Melania Trump regarde son mari, le président élu des États-Unis Donald Trump, prendre la parole lors d’un dîner aux chandelles au National Building Museum à Washington, DC, le 19 janvier 2025, un jour avant sa cérémonie d’investiture. (Photo de Jim WATSON / AFP)
Avec l’arrivée au pouvoir de Donald Trump aux Etats-Unis, que peut-on attendre de l’évolution du billet vert ? Selon Jean-Paul Pollin, l’attractivité actuelle de la monnaie américaine pourrait être limitée dans le temps.
Depuis fin septembre 2024, la valeur du dollar a gagné 9% face à un panier de devises (l’indice DXY composé par la Fed). Il a également augmenté respectivement de 8 et 9% face à l’euro et à la livre sterling. Une telle évolution n’est pas exceptionnelle, mais de nombreux analystes estiment qu’elle pourrait se poursuivre dans les mois à venir et que cela pourrait avoir de nombreuses conséquences. Pour juger de ce point de vue, il faut d’abord identifier les facteurs à l’origine du rebond observé, avant de s’interroger sur leur devenir à court/moyen terme.
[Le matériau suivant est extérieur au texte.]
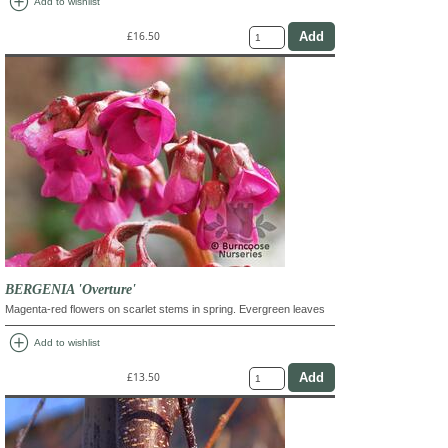
add_circle
Add to wishlist
£16.50
BERGENIA 'Overture'
Magenta-red flowers on scarlet stems in spring. Evergreen leaves
add_circle
Add to wishlist
£13.50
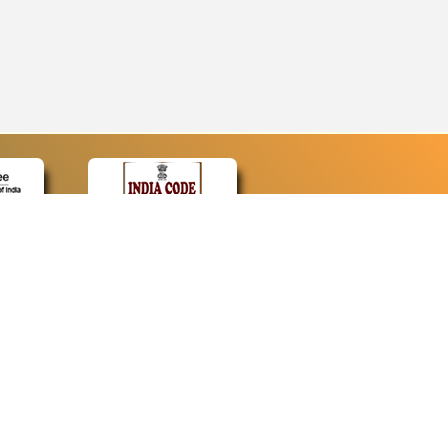
CONTACT
Contact Us
Web Information Manager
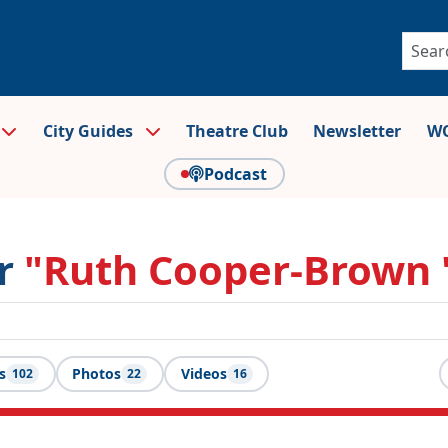
City Guides
Theatre Club
Newsletter
WO
Podcast
or
"Ruth Cooper-Brown 
s
Photos
Videos
102
22
16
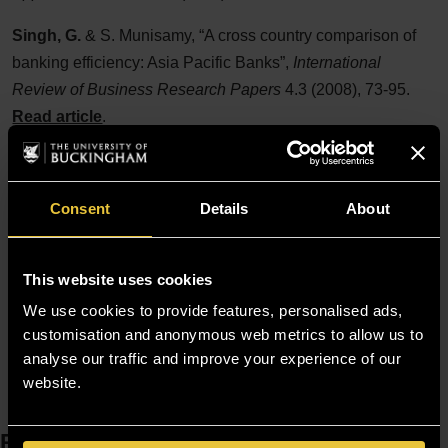
Singh, G.
& S. Munisamy, “A cross country comparison of
banking efficiency: Asia Pacific Banks”,
International
Review of Business Research Papers
4.3 (2008), 73-95.
Read article
.
Singh, G.
, “Would its past reflect its future performance:
Indian Banks?”,
The Business Review, Cambridge
10.2
Consent
Details
About
(2008), 229-36.
Singh, G.
, S. Munisamy & A.R. Ibrahim, “Technical
This website uses cookies
efficiencies of Malaysian commercial banks: two stage
approach”,
We use cookies to provide features, personalised ads,
Malaysian Journal of Science
26 (2007), 111-24.
customisation and anonymous web metrics to allow us to
Need to find someone else? Visit our
Staff Finder
analyse our traffic and improve your experience of our
website.
Resources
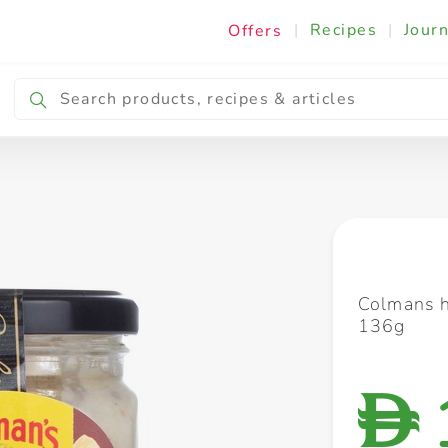
|
Recipes
|
Journ
Offers
Breakfast & Snacking
Cooking & Ingredients
Colmans h
136g
D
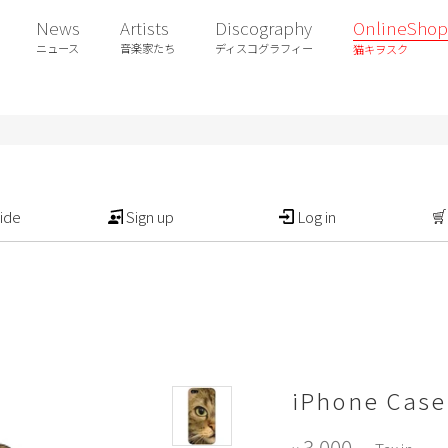
News
Artists
Discography
OnlineShop
ニュース
音楽家たち
ディスコグラフィー
猫キヲスク
ide
Sign up
Log in
iPhone Case
3,000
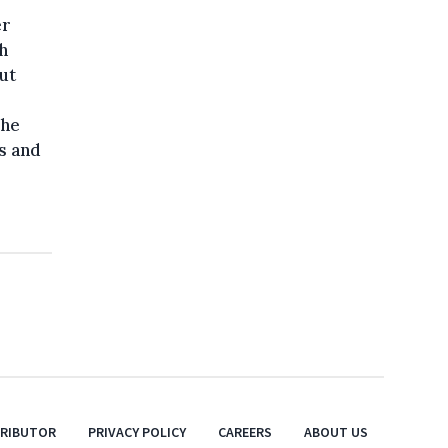
er
h
ut
She
s and
TRIBUTOR
PRIVACY POLICY
CAREERS
ABOUT US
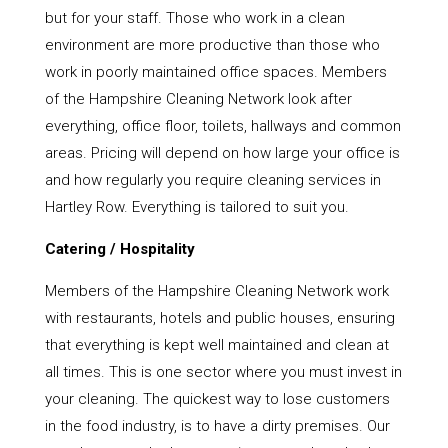
but for your staff. Those who work in a clean
environment are more productive than those who
work in poorly maintained office spaces. Members
of the Hampshire Cleaning Network look after
everything, office floor, toilets, hallways and common
areas. Pricing will depend on how large your office is
and how regularly you require cleaning services in
Hartley Row. Everything is tailored to suit you.
Catering / Hospitality
Members of the Hampshire Cleaning Network work
with restaurants, hotels and public houses, ensuring
that everything is kept well maintained and clean at
all times. This is one sector where you must invest in
your cleaning. The quickest way to lose customers
in the food industry, is to have a dirty premises. Our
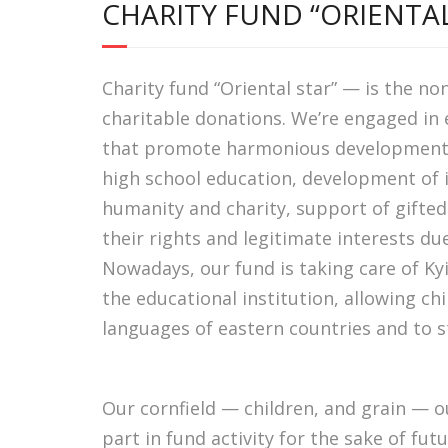
CHARITY FUND “ORIENTAL
Charity fund “Oriental star” — is the no
charitable donations. We’re engaged in
that promote harmonious development of
high school education, development of in
humanity and charity, support of gifted
their rights and legitimate interests du
Nowadays, our fund is taking care of Ky
the educational institution, allowing ch
languages ​​of eastern countries and to 
Our cornfield — children, and grain — ou
part in fund activity for the sake of futu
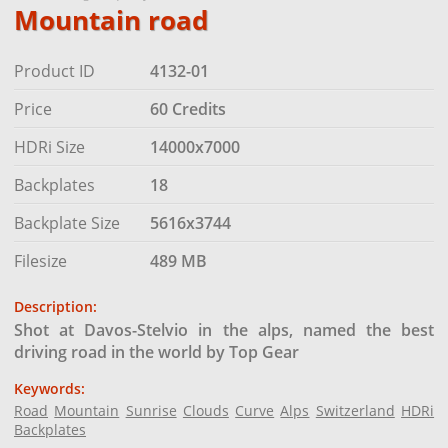
Mountain road
Product ID
4132-01
Price
60 Credits
HDRi Size
14000x7000
Backplates
18
Backplate Size
5616x3744
Filesize
489 MB
Description:
Shot at Davos-Stelvio in the alps, named the best
driving road in the world by Top Gear
Keywords:
Road
Mountain
Sunrise
Clouds
Curve
Alps
Switzerland
HDRi
Backplates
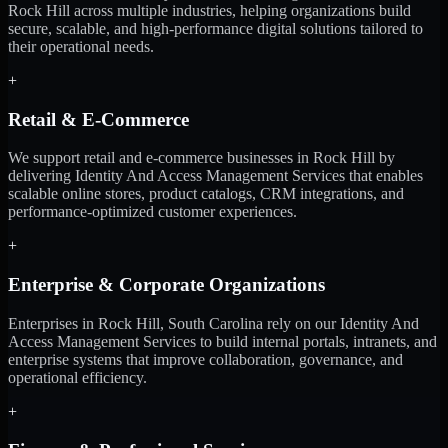
Rock Hill across multiple industries, helping organizations build
secure, scalable, and high-performance digital solutions tailored to
their operational needs.
+
Retail & E-Commerce
We support retail and e-commerce businesses in Rock Hill by
delivering Identity And Access Management Services that enables
scalable online stores, product catalogs, CRM integrations, and
performance-optimized customer experiences.
+
Enterprise & Corporate Organizations
Enterprises in Rock Hill, South Carolina rely on our Identity And
Access Management Services to build internal portals, intranets, and
enterprise systems that improve collaboration, governance, and
operational efficiency.
+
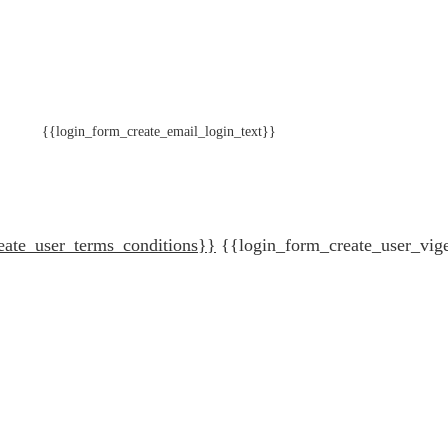
{{login_form_create_email_login_text}}
eate_user_terms_conditions}}
{{login_form_create_user_vig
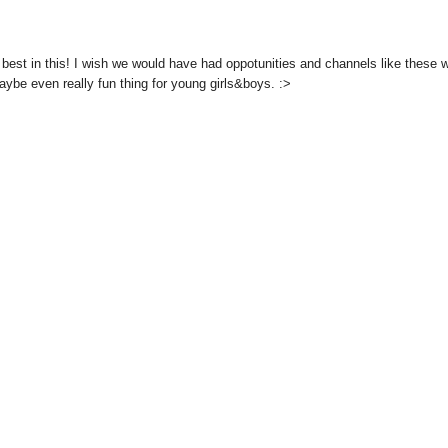
 best in this! I wish we would have had oppotunities and channels like these
aybe even really fun thing for young girls&boys. :>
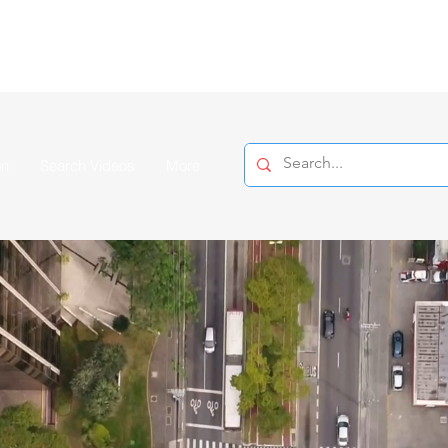
on
Search Videos
More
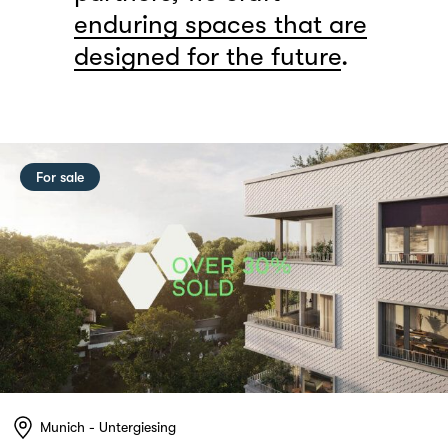
enduring spaces that are
designed for the future
.
For sale
Munich - Untergiesing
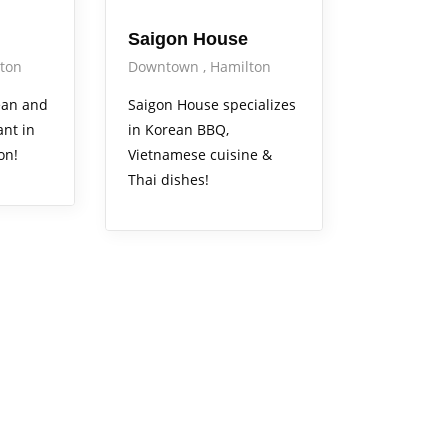
Saigon House
ton
Downtown
Hamilton
rean and
Saigon House specializes
nt in
in Korean BBQ,
on!
Vietnamese cuisine &
Thai dishes!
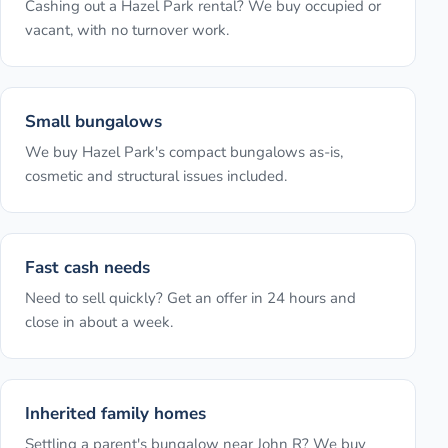
Cashing out a Hazel Park rental? We buy occupied or
vacant, with no turnover work.
Small bungalows
We buy Hazel Park's compact bungalows as-is,
cosmetic and structural issues included.
Fast cash needs
Need to sell quickly? Get an offer in 24 hours and
close in about a week.
Inherited family homes
Settling a parent's bungalow near John R? We buy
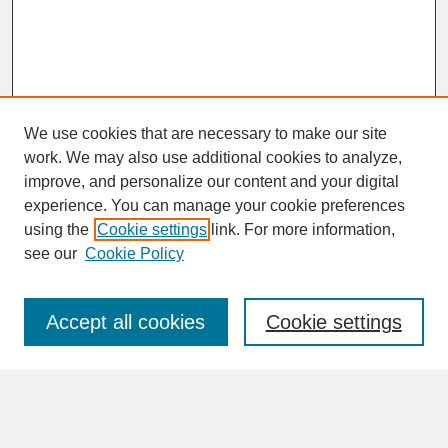
We use cookies that are necessary to make our site
work. We may also use additional cookies to analyze,
improve, and personalize our content and your digital
experience. You can manage your cookie preferences
SEARCH
using the
Cookie settings
link. For more information,
see our
Cookie Policy
Enter search terms:
Accept all cookies
Cookie settings
Advanced Search
Search Help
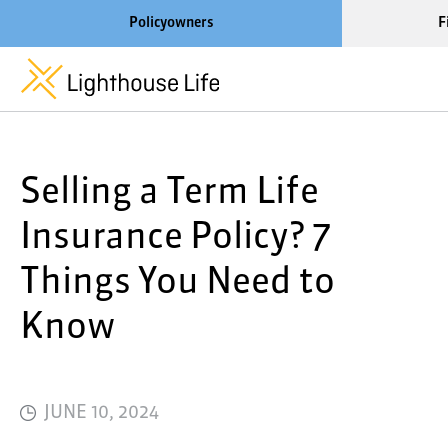
Policyowners
F
Learn More About Lighthouse Life
Selling a Term Life
About Life Settlements
Resources
Insurance Policy? 7
Blog
Things You Need to
Call us now at 1-866-910-400
Know
JUNE 10, 2024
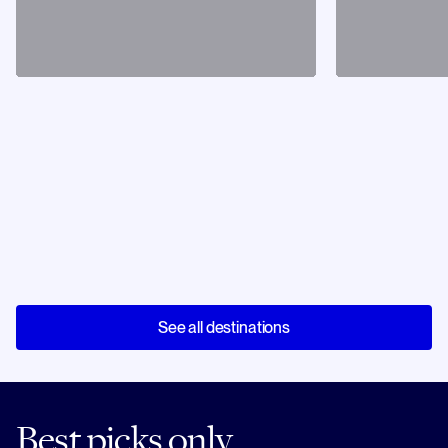
See all destinations
Best picks only.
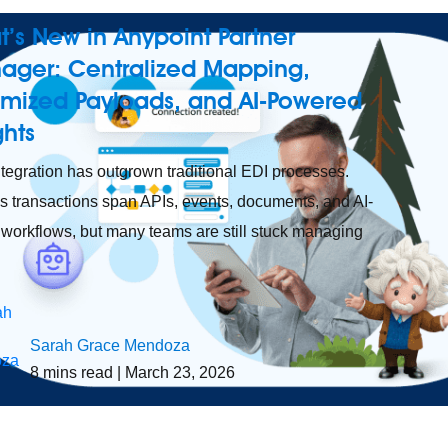
’s New in Anypoint Partner
ager: Centralized Mapping,
imized Payloads, and AI-Powered
ights
tegration has outgrown traditional EDI processes.
s transactions span APIs, events, documents, and AI-
 workflows, but many teams are still stuck managing
Sarah Grace Mendoza
8
mins read
| March 23, 2026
La monnaie d’un « nouvel âge d’or » ?
Evidemment, le rebond du dollar ces derniers mois reflète les prévisions, puis le résultat de l’élection présidentielle. Le marché a montré sa confiance dans le programme du candidat élu. Plus précisément, il s’est déclaré favorable à la protection de certains secteurs sensibles en taxant les importations (notamment en provenance de Chine) ; pour la consolidation des monopoles dans d’autres secteurs stratégiques ; pour la limitation des réglementations environnementales ou prudentielles dans d’autres encore… Tout cela a été interprété comme un ensemble de dispositions capables de renforcer l’économie américaine, réduisant ses dettes et ses déficits extérieurs, consolidant ainsi la position dominante de sa monnaie.
A cela s’ajoute le fait que les taux d’intérêt américains sont nettement supérieurs à ceux des autres pays avancés, à l’exception notable du Royaume-Uni : les taux à dix ans sont plus de 100 pb supérieurs à ceux des pays européens. Cela s’explique par le fait que l’inflation, alimentée par une économie robuste et des tensions sur les marchés du travail, n’est pas encore revenue vers l’objectif de la Fed : les dernières statistiques sur une inflation sous-jacente inférieure à la normale la situent à 3,2%. À court terme, cette situation améliore l’attractivité du dollar.
-Au-delà des promesses
Mais il n’est pas sûr que la foi dans ce scénario fantasmé soit très durable. Divers observateurs ont déjà avancé que la forte augmentation des taxes sur les importations aurait inévitablement un impact inflationniste, même si elle était compensée par une réduction des impôts sur les entreprises, la manière dont elle serait financée reste floue. Le retrait des travailleurs immigrés devrait avoir un effet similaire. Ainsi, s’il est vrai que la hausse des prix a joué un rôle majeur dans la défaite des démocrates, la victoire des républicains risque d’être source de grande déception. C’est peut-être pour cela que de récentes déclarations, émanant de l’équipe prête à prendre le pouvoir, ont suggéré que l’augmentation des taxes à l’importation se ferait progressivement, donc dans un premier temps loin des taux stratosphériques. qui ont été annoncés précédemment.
Dans ces conditions la Fed devrait maintenir ou durcir sa politique restrictive, affectant négativement les investissements et particulièrement dans l’immobilier qui peine à se remettre d’années de crise avec des taux hypothécaires toujours en hausse (autour de 7% pour les obligations à taux fixe à 30 ans). ). Le futur secrétaire d’Etat au Trésor vient de dissiper les craintes qui auraient pu être de remettre en cause l’indépendance de la banque centrale pour l’obliger à assouplir sa politique. Mais sa compatibilité avec d’autres aspects de la nouvelle politique économique reste discutable.
Enfin et surtout, la réalisation du protectionnisme trumpiste devrait avoir un effet négatif important sur l’économie de nombreux pays : la Chine mais aussi les « alliés » européens. Cela viendra en raison de la restructuration du commerce mondial et de ses règles, mais aussi parce que pour les pays importateurs de matières premières (énergie notamment), une hausse continue du dollar aurait un effet inflationniste et dépressif, dans la mesure où les prix de ces biens sont libellés dans cette monnaie. Il est bien clair que pour Donald Trump il s’agit d’un phénomène qui ne rentre pas dans ses préoccupations. Mais cela pourrait peut-être conduire les pays concernés à mettre de côté leurs dissensions et leur inaction pour répondre aux « singularités » de la nouvelle politique américaine. Cela changerait beaucoup de choses, notamment la trajectoire future du dollar, aujourd’hui très difficile à prévoir.